Using the data that follows, give the number of lines where the string "which" occurs, and nothing else.
________________
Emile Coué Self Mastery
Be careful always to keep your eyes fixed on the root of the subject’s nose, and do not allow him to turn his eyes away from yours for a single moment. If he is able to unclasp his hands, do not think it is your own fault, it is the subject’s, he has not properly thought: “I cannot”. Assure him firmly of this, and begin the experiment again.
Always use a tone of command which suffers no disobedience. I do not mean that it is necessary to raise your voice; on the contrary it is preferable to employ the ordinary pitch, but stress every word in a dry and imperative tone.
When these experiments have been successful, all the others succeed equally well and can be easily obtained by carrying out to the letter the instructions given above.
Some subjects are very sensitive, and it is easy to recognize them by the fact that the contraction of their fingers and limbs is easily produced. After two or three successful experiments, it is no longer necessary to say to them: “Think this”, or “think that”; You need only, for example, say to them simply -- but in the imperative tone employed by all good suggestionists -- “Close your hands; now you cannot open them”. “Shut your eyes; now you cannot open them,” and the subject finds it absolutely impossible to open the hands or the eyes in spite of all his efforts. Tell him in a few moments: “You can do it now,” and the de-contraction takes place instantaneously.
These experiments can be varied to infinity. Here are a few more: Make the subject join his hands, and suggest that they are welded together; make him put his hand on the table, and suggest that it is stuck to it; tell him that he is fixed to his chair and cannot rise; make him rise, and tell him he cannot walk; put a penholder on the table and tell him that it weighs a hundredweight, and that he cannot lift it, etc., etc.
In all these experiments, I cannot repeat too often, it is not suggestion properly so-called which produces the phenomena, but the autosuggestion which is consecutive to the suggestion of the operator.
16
________________
* RESPONSE TO THIS TASK
2